Bukowski s'inspire encore une fois de son quotidien pour ce roman, "Post office", et fait donc vivre à son alter-ego romanesque Henry Chinaski les 11 années qu'il a passé au bureau de poste, en tant que facteur puis en tant qu'employé et, comme pour "Women", la description très amusante de ce qu'il vit débouche finalement sur quelque chose d'autre. Ici, d'une routine qui l'assassine un peu plus chaque jour il finit par déboucher sur un constat un peu plus profond, sur un portrait touchant, une description par l'exemple biographique de la condition humaine. Les superviseurs imbéciles, les collègues et leurs banalités, les quelques femmes qu'il croise, son existence qu'il décrit toujours de façon si honnête, amusante et terrible à la fois continue de m'émerveiller, autant d'un point de vue littéraire qu'humain. Ce type a plus de coeur et de couilles que bon nombre d'autres. J'ai l'impression de le connaître à force de lire ce qu'il dit de sa vie , et c'est sûrement un signe qui montre à quel point il est talentueux, puisqu'au fond, c'est totalement faux.
Un roman comme on les aime si on a déjà lu du Bukowski donc, écrit avec les tripes et du talent mais qui prend son temps, qui passe lentement et sans qu'on s'en rende compte d'une description prosaïque de ce qu'il subit et vit chaque jour à quelque chose de plus, petit à petit.

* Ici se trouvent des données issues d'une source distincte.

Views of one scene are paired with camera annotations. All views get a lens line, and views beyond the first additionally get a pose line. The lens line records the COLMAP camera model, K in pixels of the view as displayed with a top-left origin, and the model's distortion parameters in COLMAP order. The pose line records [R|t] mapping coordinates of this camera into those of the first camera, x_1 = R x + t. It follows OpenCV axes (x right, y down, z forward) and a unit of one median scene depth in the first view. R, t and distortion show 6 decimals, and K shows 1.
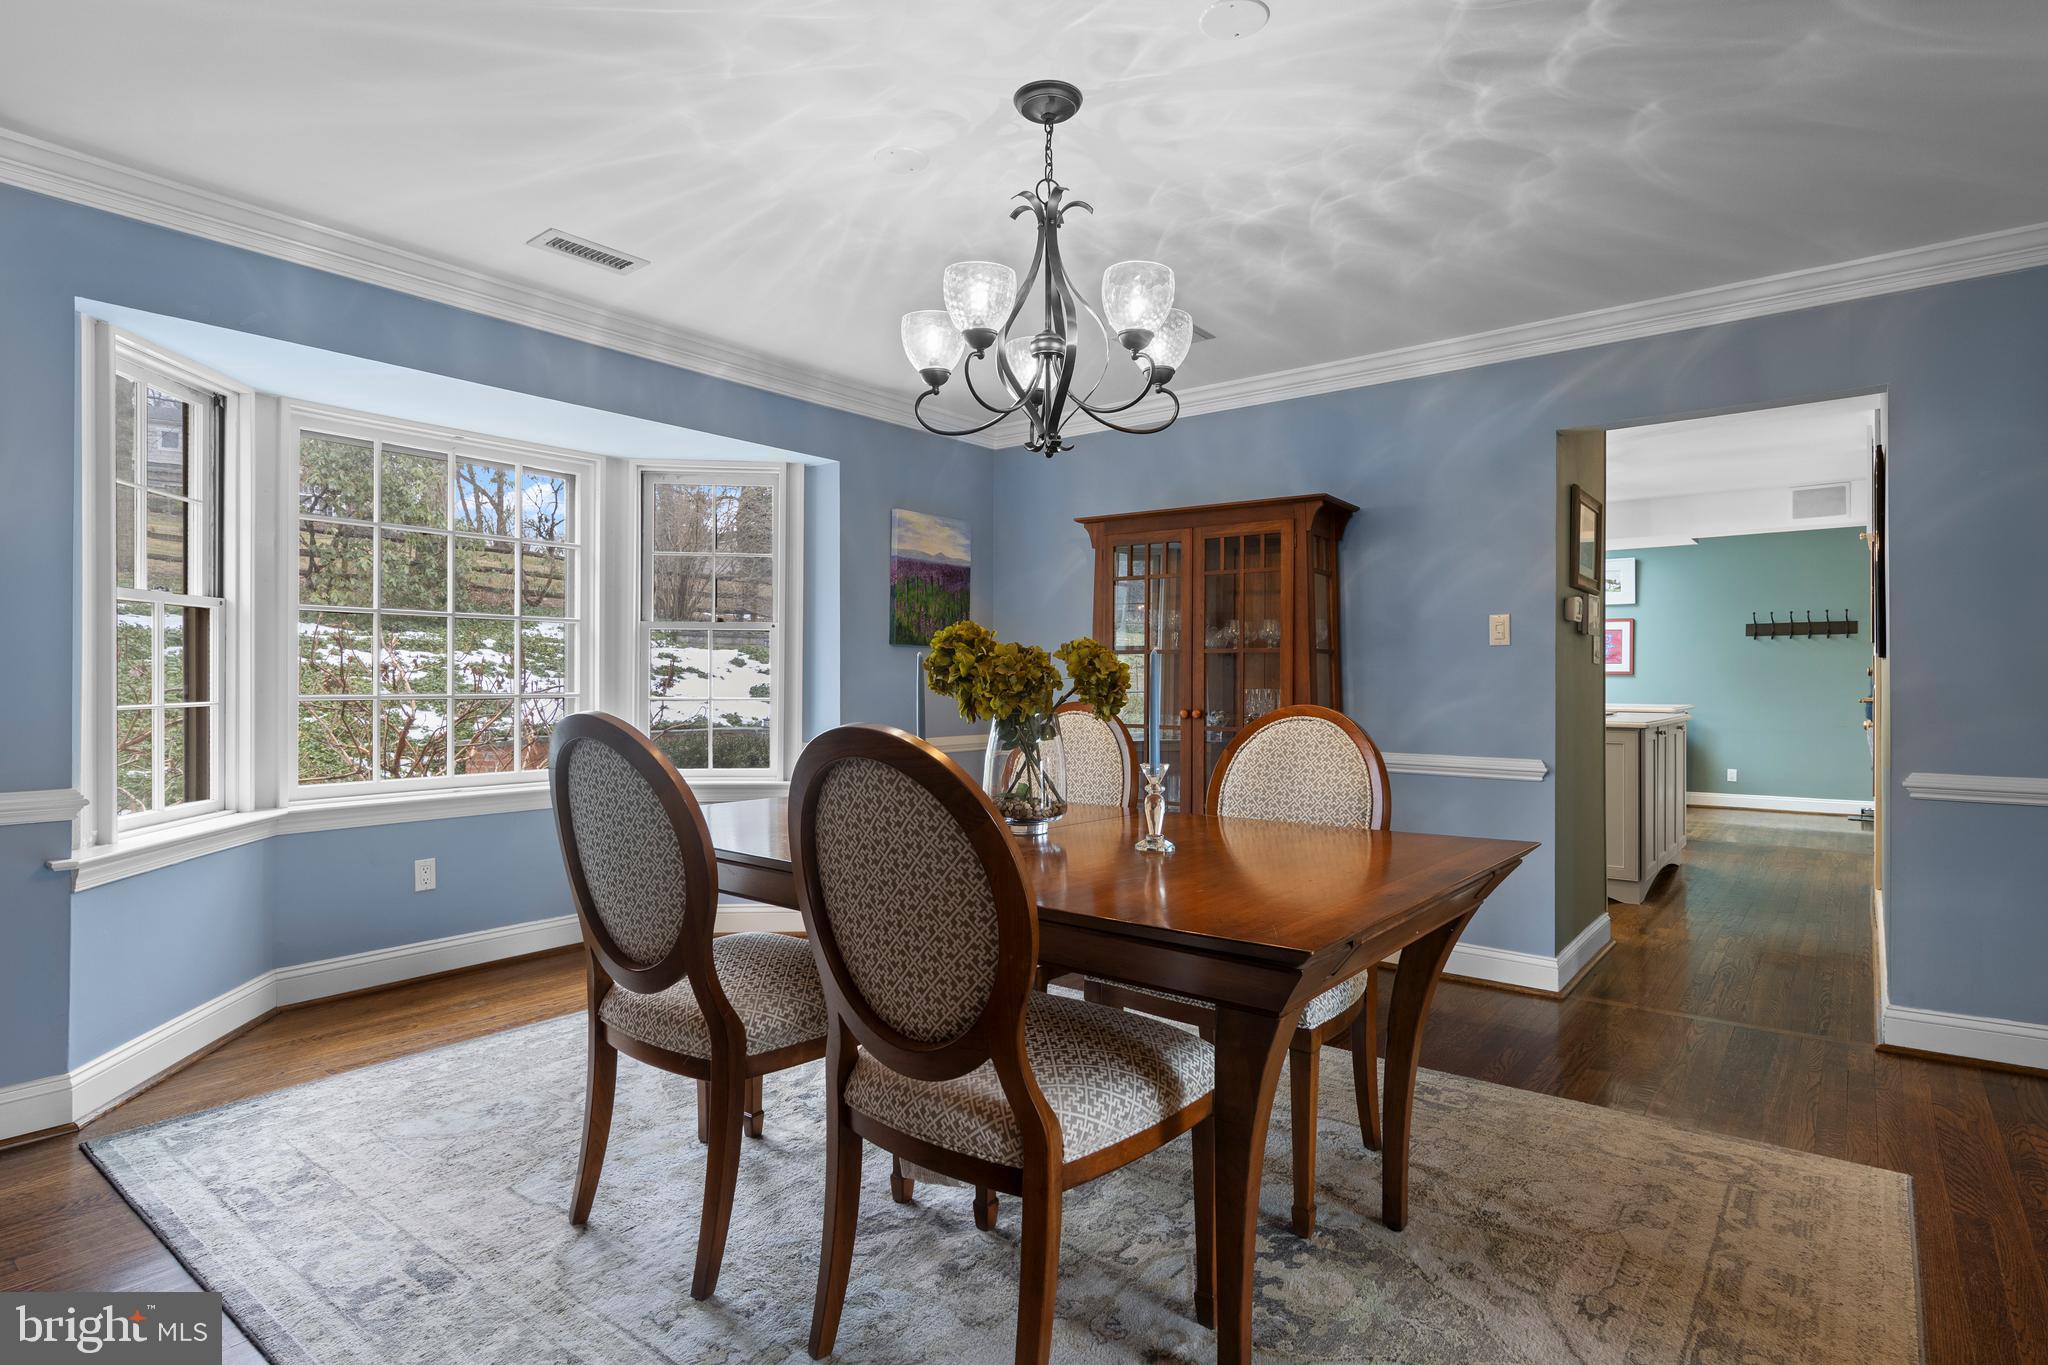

Enfin, le fait qu'il ait réussi à transformer une expérience aussi banale que douloureuse à ses yeux en roman montre bien l'importance de la littérature, de l'écriture, qui permettent de transcender le quotidien, qui peuvent s'imposer - quand on leur consacre assez de temps et qu'on a le talent nécessaire - comme un moyen de sortir de la gangue dégueulasse des jours qui crèvent et viennent empiler leur carcasse sur la nôtre. C'est à dire que ce bouquin a beau être simple, caustique et un peu triste, il me donne de l'espoir du simple fait qu'il ait été écrit, parce que ça montre qu'on peut faire quelque chose de bien à partir de la merde qu'on subit. Ouais.